Un recul marqué sur le marché intérieur
La France, représentant un peu plus de 40 % des volumes totaux, enregistre un repli de 8,8 % avec 100 millions de bouteilles expédiées. Ce résultat traduit une consommation nationale en baisse, en phase avec les tendances économiques et les changements dans les habitudes d’achat des consommateurs.
À l’international, les exportations reculent de 11,5 % sur la même période, atteignant 141,1 millions de bouteilles. Cette baisse est particulièrement marquée dans l’Union européenne (-12,9 %), tandis que les expéditions vers les pays tiers enregistrent une contraction moindre (-10,8 %). Cependant, le mois de novembre offre un rare point positif : une croissance de 3,7 % des volumes exportés, principalement portée par les pays tiers (+7,7 %).

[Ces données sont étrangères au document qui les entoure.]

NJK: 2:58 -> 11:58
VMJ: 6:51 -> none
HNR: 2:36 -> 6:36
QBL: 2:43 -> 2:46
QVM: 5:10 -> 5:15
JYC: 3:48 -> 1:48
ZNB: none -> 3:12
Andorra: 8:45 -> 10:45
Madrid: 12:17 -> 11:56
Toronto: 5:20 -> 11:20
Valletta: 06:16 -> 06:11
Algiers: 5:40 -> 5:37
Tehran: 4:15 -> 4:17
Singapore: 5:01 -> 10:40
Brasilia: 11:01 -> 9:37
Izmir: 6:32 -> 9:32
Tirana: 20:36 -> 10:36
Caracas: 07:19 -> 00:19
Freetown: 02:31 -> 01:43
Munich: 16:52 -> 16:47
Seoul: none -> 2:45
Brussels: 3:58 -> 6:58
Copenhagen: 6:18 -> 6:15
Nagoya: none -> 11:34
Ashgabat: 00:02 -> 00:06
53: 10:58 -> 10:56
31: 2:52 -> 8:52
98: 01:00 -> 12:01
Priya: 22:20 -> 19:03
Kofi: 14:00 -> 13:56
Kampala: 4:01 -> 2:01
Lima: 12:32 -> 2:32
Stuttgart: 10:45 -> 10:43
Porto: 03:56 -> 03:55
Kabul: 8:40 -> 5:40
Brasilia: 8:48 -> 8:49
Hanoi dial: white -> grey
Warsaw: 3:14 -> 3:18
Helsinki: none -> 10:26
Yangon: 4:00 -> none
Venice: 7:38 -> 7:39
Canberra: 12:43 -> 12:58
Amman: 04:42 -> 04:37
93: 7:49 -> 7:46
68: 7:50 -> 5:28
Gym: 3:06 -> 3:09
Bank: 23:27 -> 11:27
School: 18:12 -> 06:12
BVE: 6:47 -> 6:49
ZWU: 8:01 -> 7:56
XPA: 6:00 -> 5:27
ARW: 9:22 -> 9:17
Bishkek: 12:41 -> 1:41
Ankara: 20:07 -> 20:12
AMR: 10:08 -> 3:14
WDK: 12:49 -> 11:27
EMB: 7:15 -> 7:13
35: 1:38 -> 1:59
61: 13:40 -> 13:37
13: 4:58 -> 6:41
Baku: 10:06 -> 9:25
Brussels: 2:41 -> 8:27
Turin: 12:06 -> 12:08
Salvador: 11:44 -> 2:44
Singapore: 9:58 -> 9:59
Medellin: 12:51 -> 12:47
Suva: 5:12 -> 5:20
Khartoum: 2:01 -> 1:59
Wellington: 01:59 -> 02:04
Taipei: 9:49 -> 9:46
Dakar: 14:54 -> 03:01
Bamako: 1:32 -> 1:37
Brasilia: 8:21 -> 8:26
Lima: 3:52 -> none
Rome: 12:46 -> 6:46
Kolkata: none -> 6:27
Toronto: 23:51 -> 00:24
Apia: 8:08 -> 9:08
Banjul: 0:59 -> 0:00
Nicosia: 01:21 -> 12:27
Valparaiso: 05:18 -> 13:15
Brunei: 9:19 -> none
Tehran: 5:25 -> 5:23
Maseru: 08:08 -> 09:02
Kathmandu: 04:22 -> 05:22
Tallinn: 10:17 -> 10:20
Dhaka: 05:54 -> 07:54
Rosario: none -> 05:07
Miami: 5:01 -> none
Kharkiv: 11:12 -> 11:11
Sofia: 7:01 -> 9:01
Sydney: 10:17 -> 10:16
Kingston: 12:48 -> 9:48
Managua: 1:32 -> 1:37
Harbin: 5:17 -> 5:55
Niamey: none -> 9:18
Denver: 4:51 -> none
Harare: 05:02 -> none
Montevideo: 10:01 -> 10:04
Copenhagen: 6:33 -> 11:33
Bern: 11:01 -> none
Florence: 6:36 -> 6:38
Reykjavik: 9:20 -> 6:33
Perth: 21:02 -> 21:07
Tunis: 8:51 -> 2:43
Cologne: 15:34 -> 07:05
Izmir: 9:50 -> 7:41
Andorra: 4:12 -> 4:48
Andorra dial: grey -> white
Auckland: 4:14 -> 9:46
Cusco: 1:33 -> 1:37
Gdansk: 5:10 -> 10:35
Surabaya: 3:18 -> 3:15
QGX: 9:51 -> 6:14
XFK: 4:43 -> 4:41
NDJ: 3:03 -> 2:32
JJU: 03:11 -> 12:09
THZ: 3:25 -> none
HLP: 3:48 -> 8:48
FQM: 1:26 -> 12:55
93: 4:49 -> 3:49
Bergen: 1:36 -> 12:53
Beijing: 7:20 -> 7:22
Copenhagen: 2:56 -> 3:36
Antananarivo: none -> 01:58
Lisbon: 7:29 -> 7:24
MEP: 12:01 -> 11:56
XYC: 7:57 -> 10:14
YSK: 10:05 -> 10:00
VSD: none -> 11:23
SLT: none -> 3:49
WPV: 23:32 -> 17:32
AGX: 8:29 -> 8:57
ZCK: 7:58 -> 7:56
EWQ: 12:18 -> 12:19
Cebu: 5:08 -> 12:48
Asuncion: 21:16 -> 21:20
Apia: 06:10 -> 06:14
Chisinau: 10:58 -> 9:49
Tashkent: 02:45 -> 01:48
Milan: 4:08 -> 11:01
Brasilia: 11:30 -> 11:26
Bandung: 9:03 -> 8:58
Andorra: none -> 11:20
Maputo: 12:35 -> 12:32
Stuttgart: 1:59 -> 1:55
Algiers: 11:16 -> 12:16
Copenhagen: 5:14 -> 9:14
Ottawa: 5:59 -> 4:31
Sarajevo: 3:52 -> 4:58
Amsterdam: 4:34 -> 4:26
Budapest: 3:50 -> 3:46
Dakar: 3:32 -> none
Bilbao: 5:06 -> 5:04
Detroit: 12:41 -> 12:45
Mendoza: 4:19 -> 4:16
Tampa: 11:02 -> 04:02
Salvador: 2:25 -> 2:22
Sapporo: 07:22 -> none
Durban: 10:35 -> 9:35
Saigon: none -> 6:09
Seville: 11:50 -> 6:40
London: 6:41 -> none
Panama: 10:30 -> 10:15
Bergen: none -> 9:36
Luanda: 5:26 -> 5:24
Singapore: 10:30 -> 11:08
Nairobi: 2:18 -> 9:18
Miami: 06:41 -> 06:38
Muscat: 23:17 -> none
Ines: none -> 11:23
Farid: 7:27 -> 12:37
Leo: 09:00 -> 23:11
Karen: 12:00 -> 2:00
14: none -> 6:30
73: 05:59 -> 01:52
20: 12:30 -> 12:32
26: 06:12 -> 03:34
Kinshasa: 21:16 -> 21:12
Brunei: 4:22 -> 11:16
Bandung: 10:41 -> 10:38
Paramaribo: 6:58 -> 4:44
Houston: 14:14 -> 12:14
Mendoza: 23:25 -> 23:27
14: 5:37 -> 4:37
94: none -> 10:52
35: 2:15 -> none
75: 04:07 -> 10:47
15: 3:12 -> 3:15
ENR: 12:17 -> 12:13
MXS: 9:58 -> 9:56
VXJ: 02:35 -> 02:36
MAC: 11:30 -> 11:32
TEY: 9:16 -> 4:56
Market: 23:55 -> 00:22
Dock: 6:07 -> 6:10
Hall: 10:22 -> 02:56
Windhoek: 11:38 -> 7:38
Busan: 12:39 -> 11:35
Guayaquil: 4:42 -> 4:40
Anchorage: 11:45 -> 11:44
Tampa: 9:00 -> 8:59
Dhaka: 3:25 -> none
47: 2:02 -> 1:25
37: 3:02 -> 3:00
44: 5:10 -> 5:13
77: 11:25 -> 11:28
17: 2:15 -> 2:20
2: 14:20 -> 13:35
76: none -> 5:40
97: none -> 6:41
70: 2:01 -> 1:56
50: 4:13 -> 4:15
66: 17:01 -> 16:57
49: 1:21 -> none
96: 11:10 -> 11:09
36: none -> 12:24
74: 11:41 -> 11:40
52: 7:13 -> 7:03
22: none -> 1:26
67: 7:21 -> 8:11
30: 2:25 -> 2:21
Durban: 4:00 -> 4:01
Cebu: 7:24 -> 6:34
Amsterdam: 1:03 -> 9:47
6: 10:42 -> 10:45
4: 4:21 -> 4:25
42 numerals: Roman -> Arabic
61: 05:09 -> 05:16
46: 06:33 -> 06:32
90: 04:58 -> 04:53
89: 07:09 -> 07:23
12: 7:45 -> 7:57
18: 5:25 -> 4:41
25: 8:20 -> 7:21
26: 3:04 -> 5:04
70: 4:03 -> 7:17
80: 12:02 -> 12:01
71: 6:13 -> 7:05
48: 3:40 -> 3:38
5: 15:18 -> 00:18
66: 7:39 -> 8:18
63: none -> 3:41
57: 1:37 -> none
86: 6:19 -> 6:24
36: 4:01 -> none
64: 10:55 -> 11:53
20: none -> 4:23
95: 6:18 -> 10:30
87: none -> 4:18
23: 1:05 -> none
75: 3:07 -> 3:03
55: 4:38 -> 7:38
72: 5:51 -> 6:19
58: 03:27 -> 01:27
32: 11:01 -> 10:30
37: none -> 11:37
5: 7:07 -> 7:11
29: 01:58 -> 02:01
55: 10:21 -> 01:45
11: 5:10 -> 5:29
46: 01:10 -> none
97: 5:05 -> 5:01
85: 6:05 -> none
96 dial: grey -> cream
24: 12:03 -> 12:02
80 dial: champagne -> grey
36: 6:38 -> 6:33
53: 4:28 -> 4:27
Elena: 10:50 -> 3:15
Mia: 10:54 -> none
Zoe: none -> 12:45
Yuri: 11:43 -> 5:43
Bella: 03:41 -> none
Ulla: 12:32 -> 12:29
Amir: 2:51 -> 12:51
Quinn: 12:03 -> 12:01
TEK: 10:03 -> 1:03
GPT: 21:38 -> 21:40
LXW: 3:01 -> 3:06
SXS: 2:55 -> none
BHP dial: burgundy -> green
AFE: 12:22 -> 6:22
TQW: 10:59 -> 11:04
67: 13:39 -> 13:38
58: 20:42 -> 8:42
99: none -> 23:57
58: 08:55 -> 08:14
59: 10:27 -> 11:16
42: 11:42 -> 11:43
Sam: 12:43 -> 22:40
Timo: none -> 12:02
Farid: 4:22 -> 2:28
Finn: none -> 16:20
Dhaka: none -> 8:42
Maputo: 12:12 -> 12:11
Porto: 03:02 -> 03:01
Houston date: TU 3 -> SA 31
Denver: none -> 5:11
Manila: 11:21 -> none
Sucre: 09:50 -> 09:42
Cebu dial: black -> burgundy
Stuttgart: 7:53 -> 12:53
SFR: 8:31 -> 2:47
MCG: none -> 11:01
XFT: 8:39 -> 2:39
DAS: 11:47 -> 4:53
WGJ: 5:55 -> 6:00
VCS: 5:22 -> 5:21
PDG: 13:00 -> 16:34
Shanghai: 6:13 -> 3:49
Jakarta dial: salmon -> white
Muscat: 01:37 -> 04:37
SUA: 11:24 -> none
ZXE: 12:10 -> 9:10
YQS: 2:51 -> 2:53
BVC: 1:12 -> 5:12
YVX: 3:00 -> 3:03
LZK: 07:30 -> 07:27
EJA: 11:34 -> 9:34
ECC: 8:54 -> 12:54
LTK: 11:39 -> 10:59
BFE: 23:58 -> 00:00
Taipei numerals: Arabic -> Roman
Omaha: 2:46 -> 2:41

Par catégories professionnelles, les maisons de Champagne, qui représentent les trois quarts des expéditions, accusent une baisse de 11,6 % depuis le début de l’année, contre -8,4 % pour les coopératives et -6,2 % pour les vignerons. Malgré tout, en novembre, les maisons enregistrent une hausse de 5,3 % à l’export, confirmant leur rôle moteur sur les marchés internationaux.
Une perspective annuelle en déclin
Sur les douze derniers mois, les expéditions totalisent 271,2 millions de bouteilles, en repli de 9,9 % par rapport à l’année précédente. Ce chiffre souligne les défis auxquels la filière champenoise fait face, entre pressions économiques et évolutions des comportements d’achat. Si la filière Champagne doit composer avec une année 2024 difficile en termes de volumes, des signaux encourageants émergent à l’international. La progression des expéditions vers certains marchés export en novembre pourrait annoncer un rebond en 2025, à condition que les conditions économiques globales s’améliorent.